■ Work instruction A ■
Give every name in the 'Name' column of the DataFrame built in the Pandas notebook.
■ Work instruction B ■
Write out the Pandas notebook from "# Checking the" to "index=['a', 'b', 'c', 'd', 'e'])", switching "data" to "values".

■ Excerpted passage ■
○ ○ ○ ○
# Data Analysis
### Introduction to Pandas

In [None]:
### 
# Importing Pandas
import pandas as pd
import numpy as np

# Checking the installed version of Pandas
print("Pandas version:", pd.__version__)

In [None]:
### Creating Pandas Series

data = [10, 20, 30, 40, 50]
series = pd.Series(data)
print("\nPandas Series:")
display(series)

In [None]:
# Customizing index in a Series
series_custom_index = pd.Series(data, index=['a', 'b', 'c', 'd', 'e'])
print("\nPandas Series with Custom Index:")
display(series_custom_index)

In [None]:
### Creating a Pandas DataFrame

data_dict = {
    'Name': ['Lynn', 'Shane', 'Michael', 'Harvey', 'Ken'],
    'Age': [25, 30, 35, 40, 28],
    'Salary': [50000, 60000, 70000, 80000, 55000]
}
df = pd.DataFrame(data_dict)
print("\nPandas DataFrame:")
display(df)

In [None]:
### Loading Data into Pandas
# Loading a CSV file (Example: Titanic dataset from an online source)
path = "data_analysis_employee_dataset.csv"
df = pd.read_csv(path)
print("\nFirst 5 rows of Employee Dataset:")
display(df.head())
○ ○ ○ ○
■ Study material ■
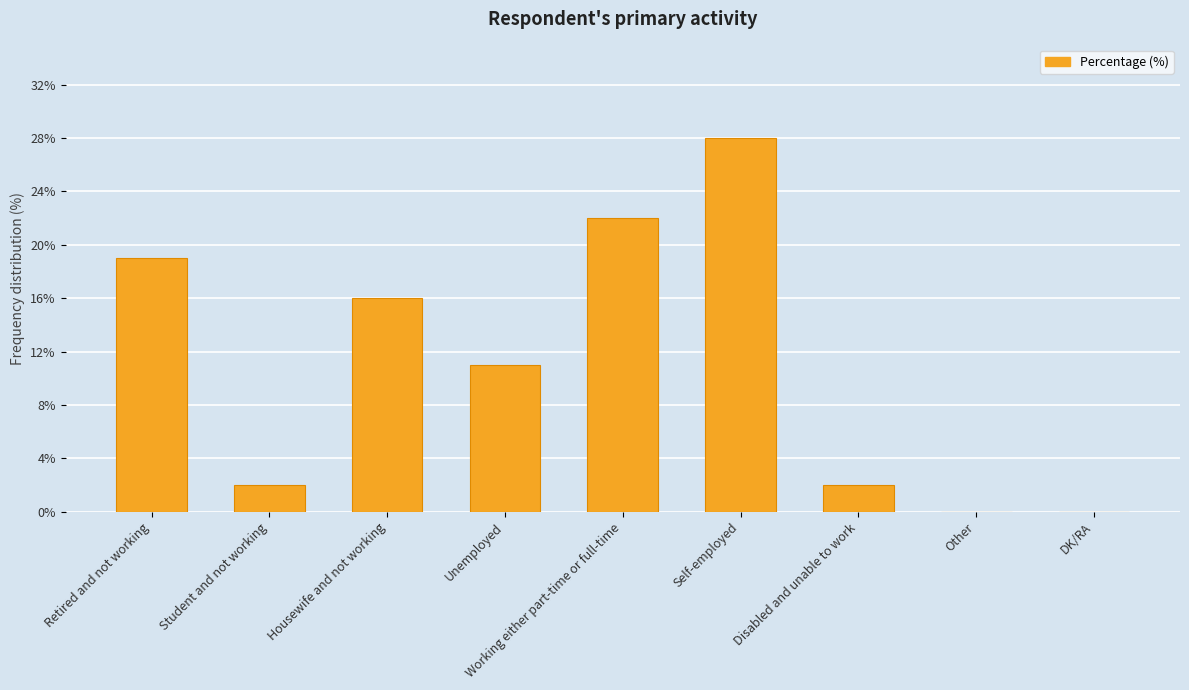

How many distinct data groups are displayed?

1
○ ○ ○ ○
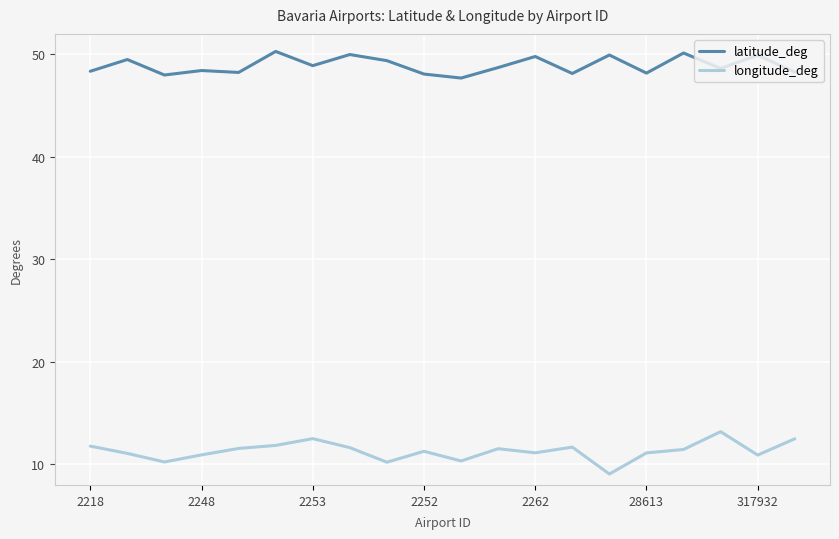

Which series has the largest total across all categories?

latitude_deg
○ ○ ○ ○
■ Answer space A ■
Lynn, Shane, Michael, Harvey, Ken

■ Answer space B ■
# Checking the installed version of Pandas
print("Pandas version:", pd.__version__)

In [None]:
### Creating Pandas Series

values = [10, 20, 30, 40, 50]
series = pd.Series(values)
print("\nPandas Series:")
display(series)

In [None]:
# Customizing index in a Series
series_custom_index = pd.Series(values, index=['a', 'b', 'c', 'd', 'e'])